Why is it that the hundreds of current laws which were intended to control the problem fail to do so? And, what makes you so sure that a brand new law will do the trick?

I doubt very seriously that a brand new law will end gun violence, just as I doubt that the government will be able to defend us from terrorists even after stripping us of our civil rights. I do think that having a register of ballistic fingerprints of sniper rifles could have some positive benefit, however, even if it were only to lessen the likelyhood that any gun so registered would be used to pick off random people.

The remedy is a simple one. The full weight of the present laws should come down with merciless severity, without exception, upon all persons convicted of possession of any illegal firearm, assault or otherwise.
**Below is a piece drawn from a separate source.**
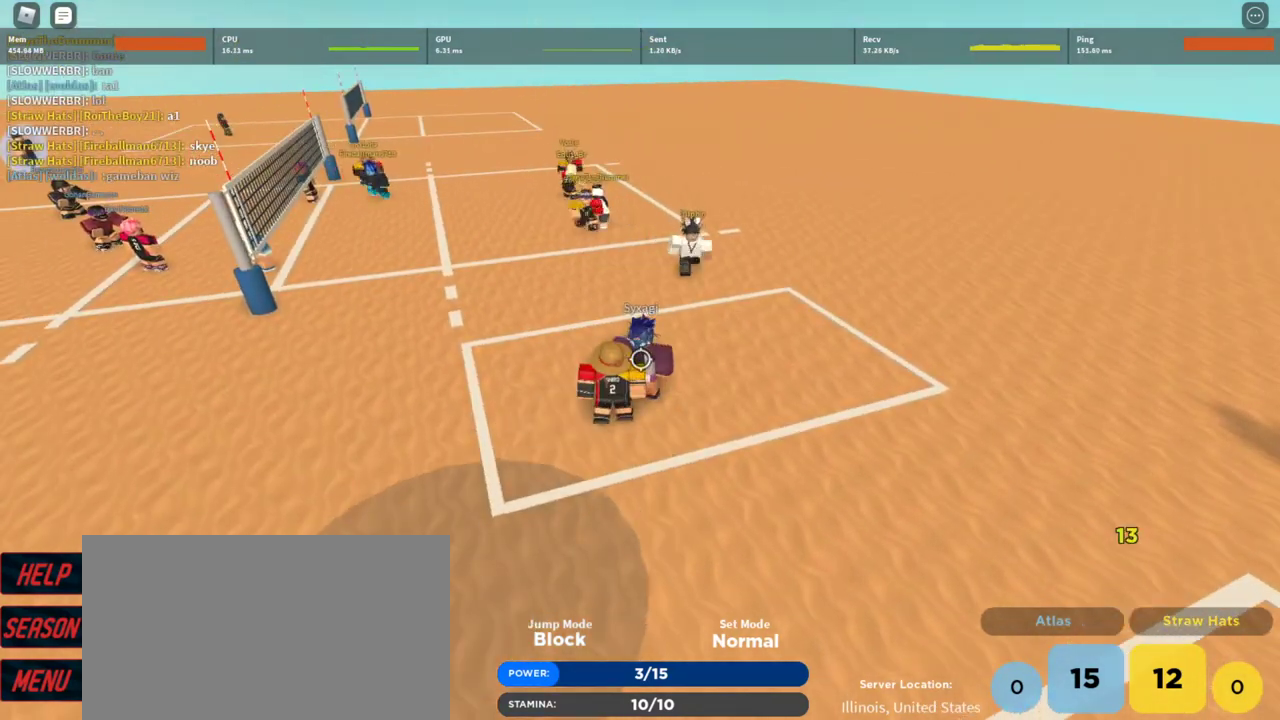
{"keys": [], "mouse": [], "events": [[267, "d", "down"], [300, "d", "up"]]}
This is not done now and it will never be done. Why? Those with political ambitions believe it is better to retain the problem for use as a straw man with whom to joust.
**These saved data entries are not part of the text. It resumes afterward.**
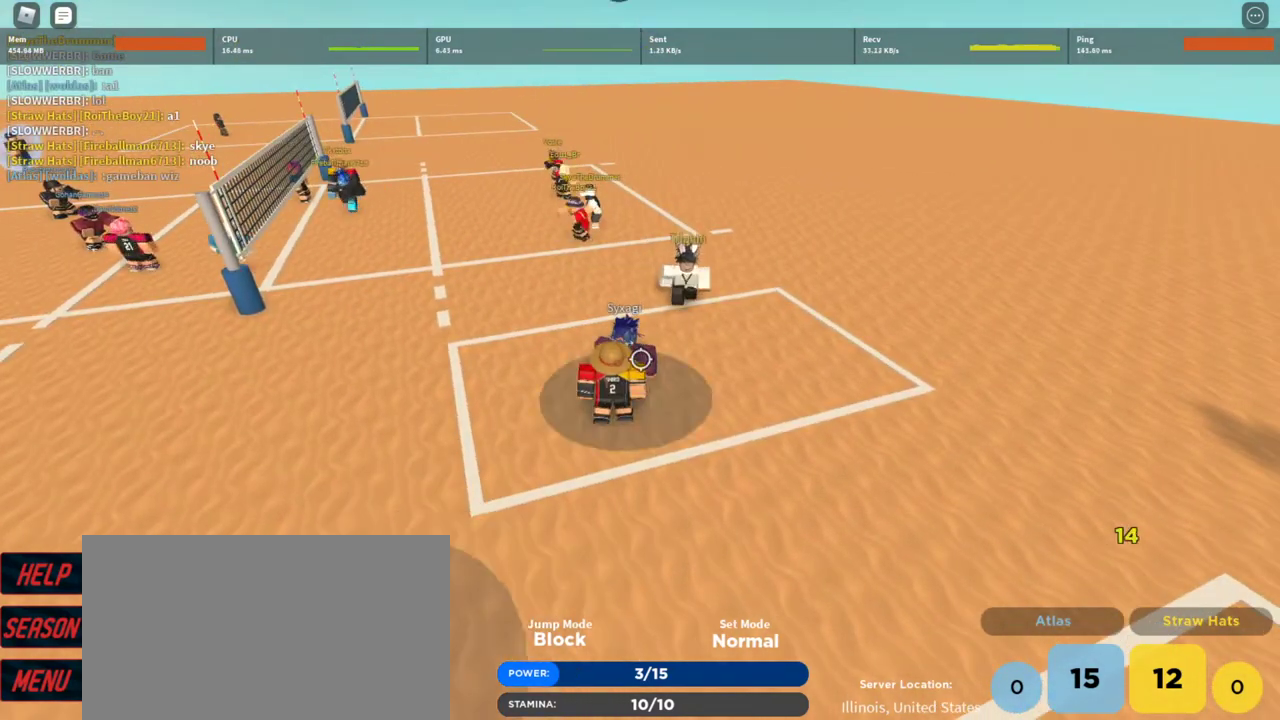
{"keys": [], "mouse": [], "events": [[400, "space", "down"], [500, "space", "up"]]}
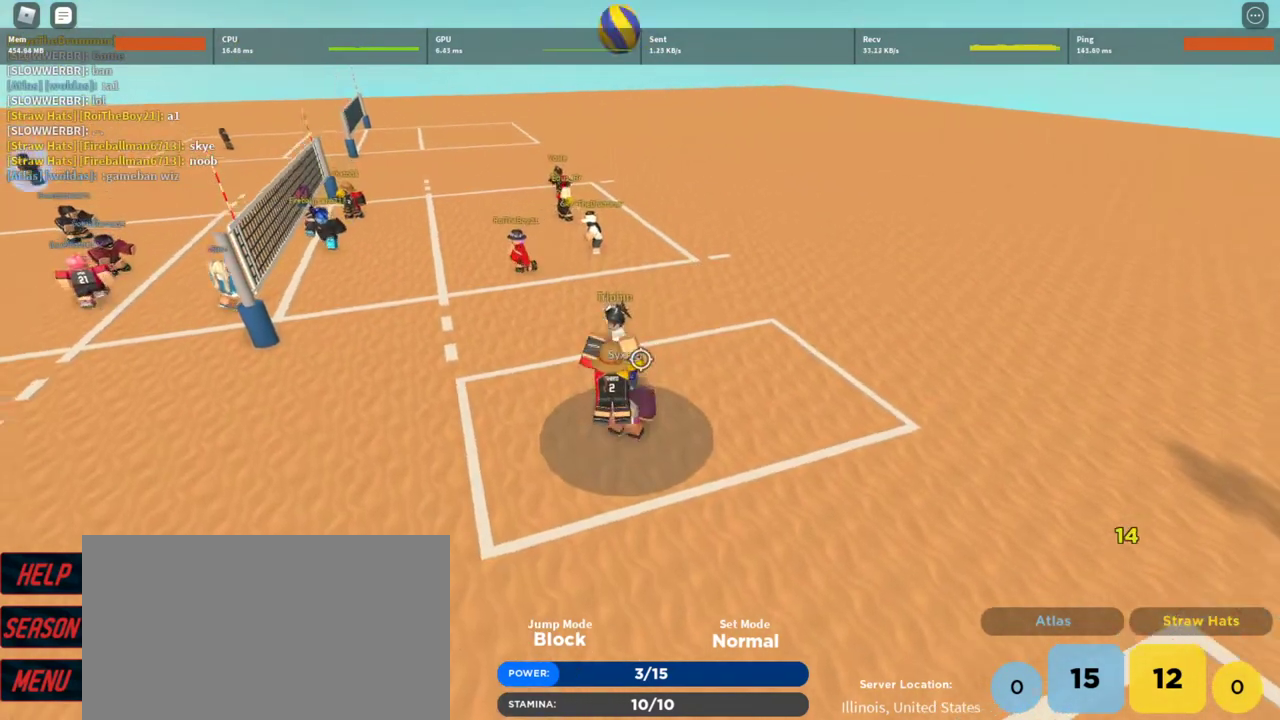
{"keys": [], "mouse": [], "events": [[333, "a", "down"], [467, "a", "up"]]}
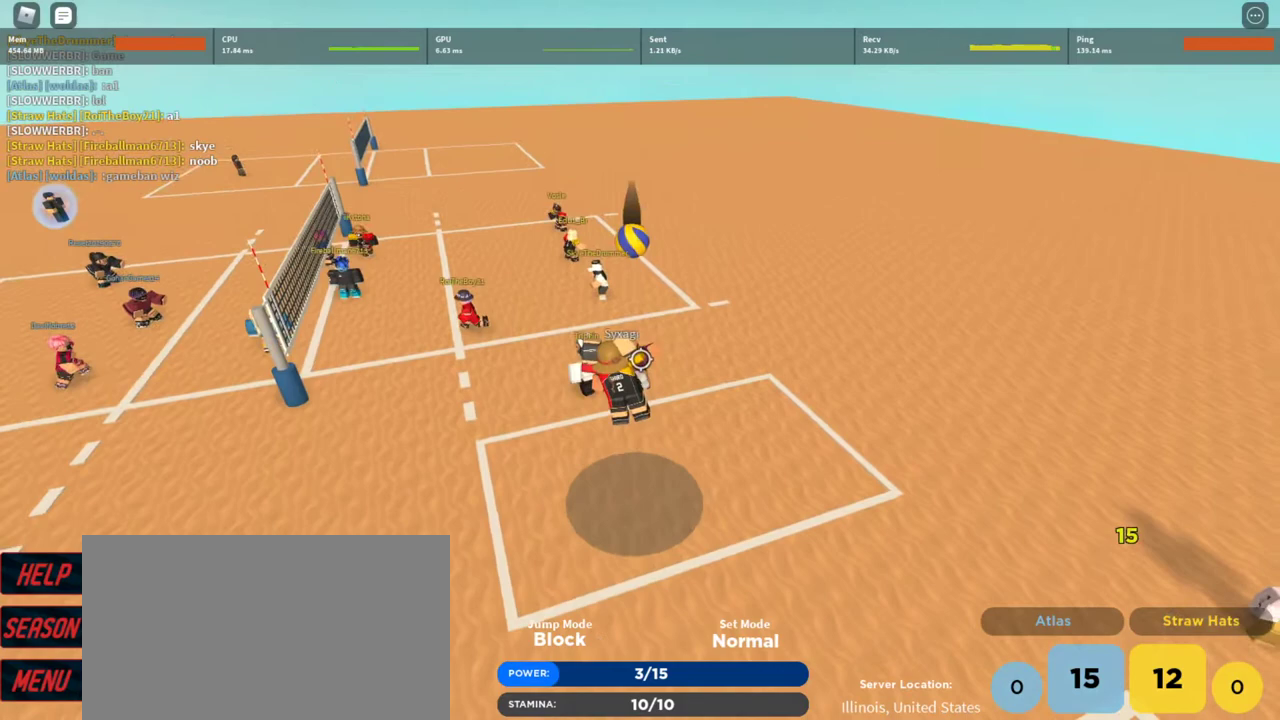
{"keys": [], "mouse": [], "events": []}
I agree with the cynicism of your second point, however, I wonder about your first. Can you site me statistics that show that most, or even a large minority, of shootings are by people in possession of an illegal firearm? Even if what you say is true, I note that we have hammered the black community with the "full weight" of the drug laws for several decades with little to show for it, so I am skeptical of your proposed solution.

Listen to any incumbent exhort voters to return him for another term. He promises to fix everything that he promised to fix the last time he ran, and the time before that, etc. It seems as though politicians worry that if everything gets fixed, they will no longer have anything to talk about fixing. So, they keep talking about the problems that need fixing and manage to never fix much of anything.
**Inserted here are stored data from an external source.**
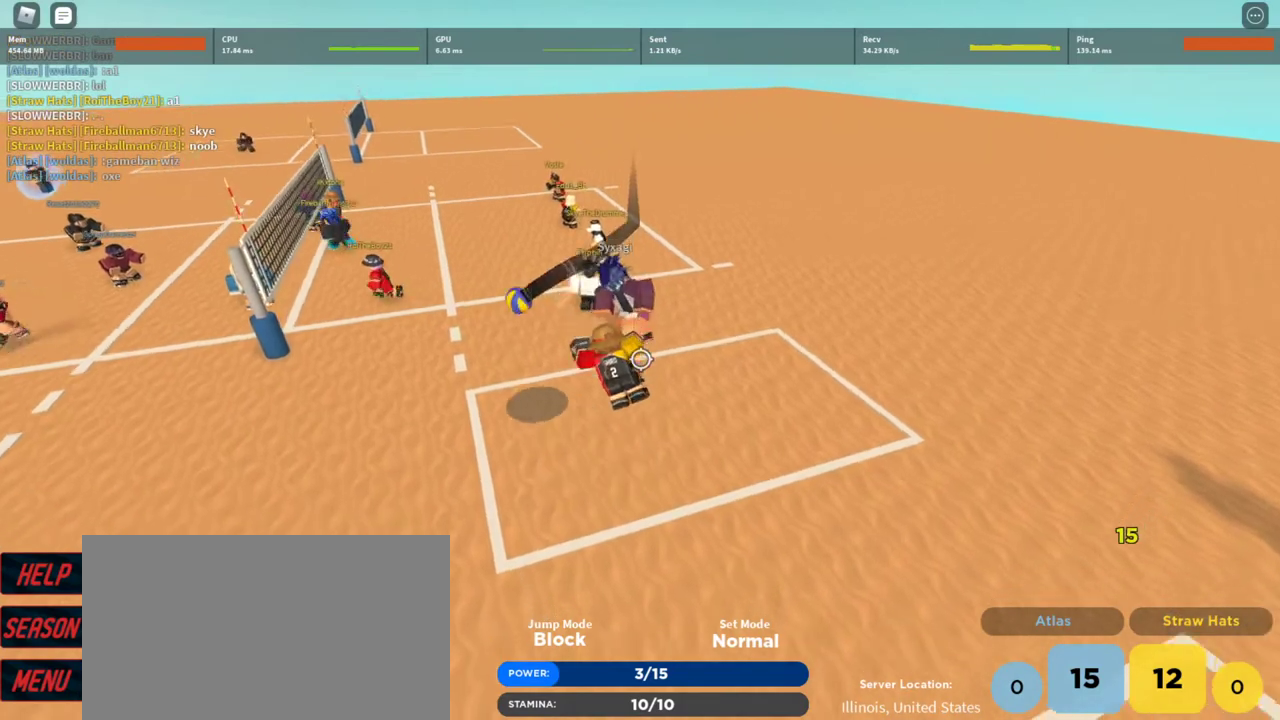
{"keys": [], "mouse": [], "events": []}
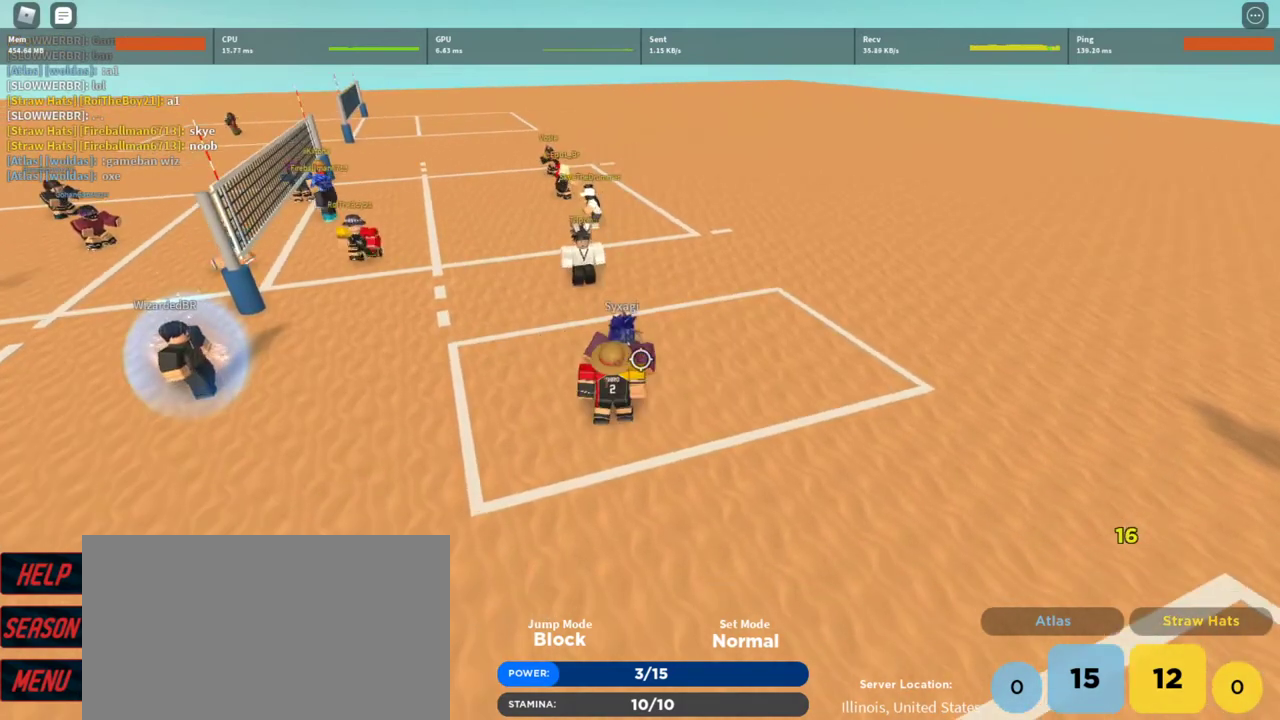
{"keys": [], "mouse": [], "events": [[200, "a", "down"], [300, "a", "up"]]}
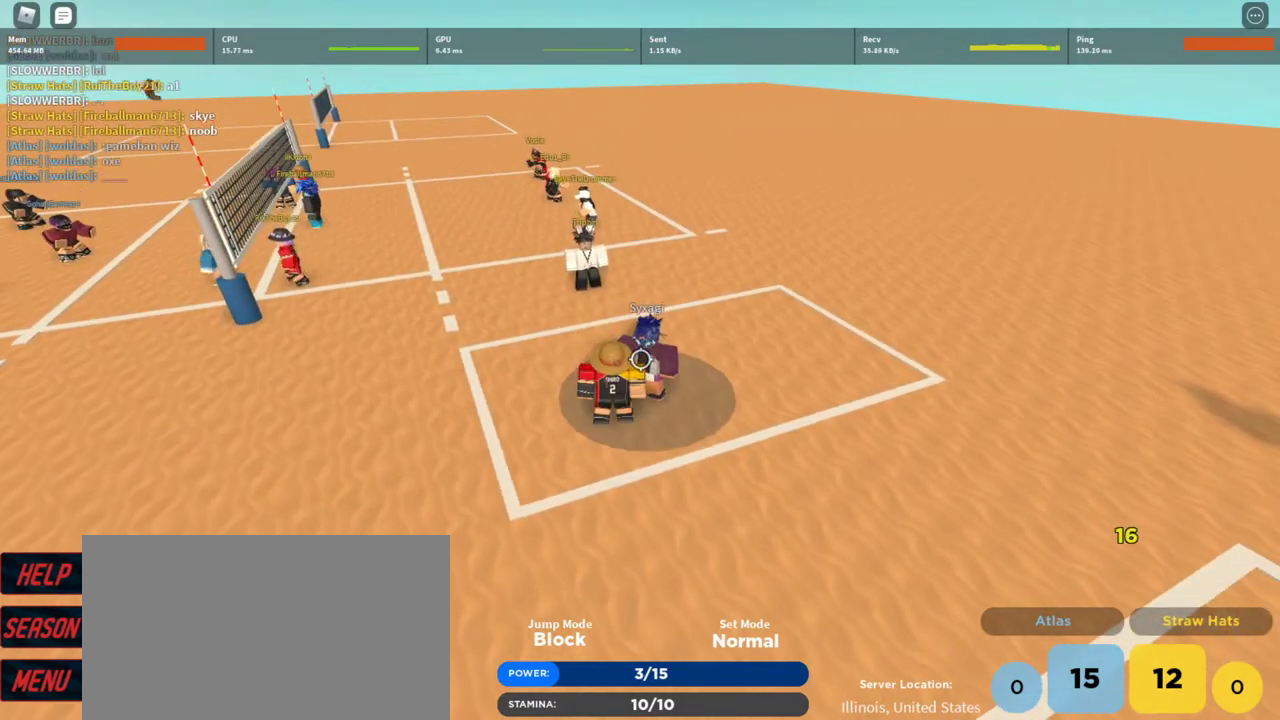
{"keys": ["d"], "mouse": [], "events": [[400, "d", "down"]]}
I disagree emphatically with this assertion. IMHO, democracy has made life infinitely more bearable for virtually every member of the world's population who has had the pleasure to live under it, and politics and politicians have created every single reason for that fact.

It appears as if you have been recruited to carry this water for these pols. Having read these same arguments under quite a few different bylines leads me to conclude that there are enough water carriers to form a lengthy bucket brigade.

I hardly disguise the fact that I am an enthusiastic partisan participant in the political process. Refusing to participate is to surrender your influence on the world around you, a choice only a coward makes. Participating on behalf of the GOP simply accelerates our own demise. Participating on behalf of groups who splinter the vote for progressive candidates ensuring the election of the GOP is simply another form of suicide, albeit one with the apparent benefit of allowing the self-deluded to proclaim their hastening of disaster as somehow noble or moral. Thus, I am left with only one choice. I support the most progressive candidate who has a chance of winning. Anyone who doesn't is, in my opinion, either a coward or a fool.

But, back to your commentary -- assuming the enactment of legislation satisfactory to you, how long do you think it would it take for that mutually despised "skinhead with a swastika tattooed on his neck" to show up at the registry?

For so long as he waited to buy a gun legally, which is an improvement over the current state of affairs.